MUM is Google’s bridge to generative AI search, powering AI Overviews (SGE).
How to Optimise for MUM
- Use multimodal content (text, video, images, schema).
- Strengthen E-E-A-T signals — experience and credibility matter most.
- Build entity networks through precise internal linking.
- Update content regularly to maintain freshness and factual accuracy.
You can learn how MUM powers generative search in AI Overviews Optimisation: How to Get Featured in Google SGE.
Does MUM replace BERT and RankBrain?
No — MUM complements them. All three systems coexist. RankBrain interprets patterns, BERT handles natural language, and MUM connects meaning across formats and languages.
RankBrain vs BERT vs MUM: Key Differences
| Feature | RankBrain | BERT | MUM |
|---|---|---|---|
| Launch Year | 2015 | 2019 | 2021 |
| Primary Goal | Interpret unseen queries | Understand language context | Connect multi-format, multilingual meaning |
| Core Technology | Machine learning | Transformer (NLP) | Multimodal AI |
| Content Type | Text-based | Text-based | Text, image, audio, video |
| Optimisation Focus | Intent + engagement | Context + syntax | Entities + meaning |
| Example Query | “Best shoes for flat feet” | “How to get medicine for someone else” | “Is Mount Fuji harder to climb than Mount Adams?” |
Each system adds a new layer to Google’s ability to think like a human — RankBrain predicts, BERT understands, and MUM connects.
Together, they represent the evolution from keyword search to cognitive search.
The Combined Impact on SEO
Because all three systems operate simultaneously, SEO must adapt to a multi-layered environment.
- RankBrain rewards user engagement.
- BERT rewards natural readability.
- MUM rewards semantic depth and multimodal optimisation.
This means your content strategy should:
- Cover topics comprehensively within clusters.
- Optimise for intent and entities, not just phrases.
- Include visuals, structured data, and author authority.
To measure the success of these signals, use your Performance Metrics Framework.
Search is now an ecosystem — and your content must evolve with it.
How These Models Support E-E-A-T
E-E-A-T (Experience, Expertise, Authoritativeness, Trustworthiness) → guides → which content Google’s AI systems trust most.
All three algorithms use E-E-A-T to validate meaning and relevance:
- RankBrain learns from user behaviour (trust through engagement).
- BERT values clarity and expert-written explanations.
- MUM prioritises verified experience and multimodal authenticity.
Writers who blend expertise with structured, evidence-based storytelling will outperform those relying solely on automation.
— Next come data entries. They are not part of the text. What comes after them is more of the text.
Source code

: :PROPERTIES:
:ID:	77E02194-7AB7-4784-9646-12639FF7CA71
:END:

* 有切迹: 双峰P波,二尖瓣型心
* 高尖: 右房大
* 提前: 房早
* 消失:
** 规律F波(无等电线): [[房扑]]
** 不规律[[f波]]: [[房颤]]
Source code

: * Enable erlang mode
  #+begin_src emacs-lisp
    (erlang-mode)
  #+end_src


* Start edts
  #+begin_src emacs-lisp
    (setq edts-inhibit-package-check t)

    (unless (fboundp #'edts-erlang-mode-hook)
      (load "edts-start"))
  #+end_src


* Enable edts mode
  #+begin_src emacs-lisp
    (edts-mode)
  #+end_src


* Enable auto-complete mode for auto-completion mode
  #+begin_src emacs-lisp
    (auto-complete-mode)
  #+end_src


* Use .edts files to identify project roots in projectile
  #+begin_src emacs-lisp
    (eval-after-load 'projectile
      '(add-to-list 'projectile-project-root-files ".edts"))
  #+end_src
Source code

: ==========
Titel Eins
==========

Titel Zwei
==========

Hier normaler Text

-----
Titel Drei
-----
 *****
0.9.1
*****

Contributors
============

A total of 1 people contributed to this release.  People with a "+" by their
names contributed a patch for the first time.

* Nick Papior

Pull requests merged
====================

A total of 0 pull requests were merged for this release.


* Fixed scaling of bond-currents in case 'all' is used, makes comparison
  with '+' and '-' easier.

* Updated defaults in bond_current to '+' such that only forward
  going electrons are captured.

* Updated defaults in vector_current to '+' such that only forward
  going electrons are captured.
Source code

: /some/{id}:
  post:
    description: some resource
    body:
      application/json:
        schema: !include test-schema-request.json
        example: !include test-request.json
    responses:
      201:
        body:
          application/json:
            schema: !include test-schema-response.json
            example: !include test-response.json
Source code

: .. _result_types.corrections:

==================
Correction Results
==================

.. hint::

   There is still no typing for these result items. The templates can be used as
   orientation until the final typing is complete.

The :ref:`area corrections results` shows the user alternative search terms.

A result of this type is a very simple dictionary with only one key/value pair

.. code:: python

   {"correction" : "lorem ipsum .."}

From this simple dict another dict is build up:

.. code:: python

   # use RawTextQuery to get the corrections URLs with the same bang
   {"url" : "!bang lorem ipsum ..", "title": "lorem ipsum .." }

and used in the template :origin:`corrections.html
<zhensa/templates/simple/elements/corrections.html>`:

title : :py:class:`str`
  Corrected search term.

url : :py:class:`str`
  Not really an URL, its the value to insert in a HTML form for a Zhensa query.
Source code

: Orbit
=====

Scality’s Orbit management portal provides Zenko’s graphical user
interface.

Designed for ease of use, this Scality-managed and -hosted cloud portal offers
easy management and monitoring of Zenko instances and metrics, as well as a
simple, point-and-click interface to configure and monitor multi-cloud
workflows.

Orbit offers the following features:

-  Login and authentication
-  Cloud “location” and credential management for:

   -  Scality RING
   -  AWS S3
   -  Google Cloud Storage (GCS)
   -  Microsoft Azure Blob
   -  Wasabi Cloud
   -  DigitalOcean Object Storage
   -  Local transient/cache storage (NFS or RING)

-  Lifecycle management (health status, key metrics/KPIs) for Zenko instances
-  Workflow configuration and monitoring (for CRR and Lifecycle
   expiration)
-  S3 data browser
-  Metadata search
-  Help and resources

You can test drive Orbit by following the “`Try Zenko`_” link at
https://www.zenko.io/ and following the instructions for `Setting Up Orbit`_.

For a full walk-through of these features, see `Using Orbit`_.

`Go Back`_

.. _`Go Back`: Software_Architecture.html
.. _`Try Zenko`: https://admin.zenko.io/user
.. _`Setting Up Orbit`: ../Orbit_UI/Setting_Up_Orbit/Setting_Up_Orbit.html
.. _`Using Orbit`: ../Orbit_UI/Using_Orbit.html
See how to strengthen these signals in E-E-A-T for Content Writers.
Conclusion
The evolution from RankBrain → BERT → MUM shows Google’s trajectory from matching words to understanding the world.
Modern SEO is no longer about “writing for search engines” — it’s about helping Google’s AI interpret your meaning clearly and confidently.
By focusing on entities, intent, and experience, you align your content with how search systems truly understand language today.
Next step: Audit your content for contextual depth, entity coverage, and multimodal opportunities using the Content Auditing Framework.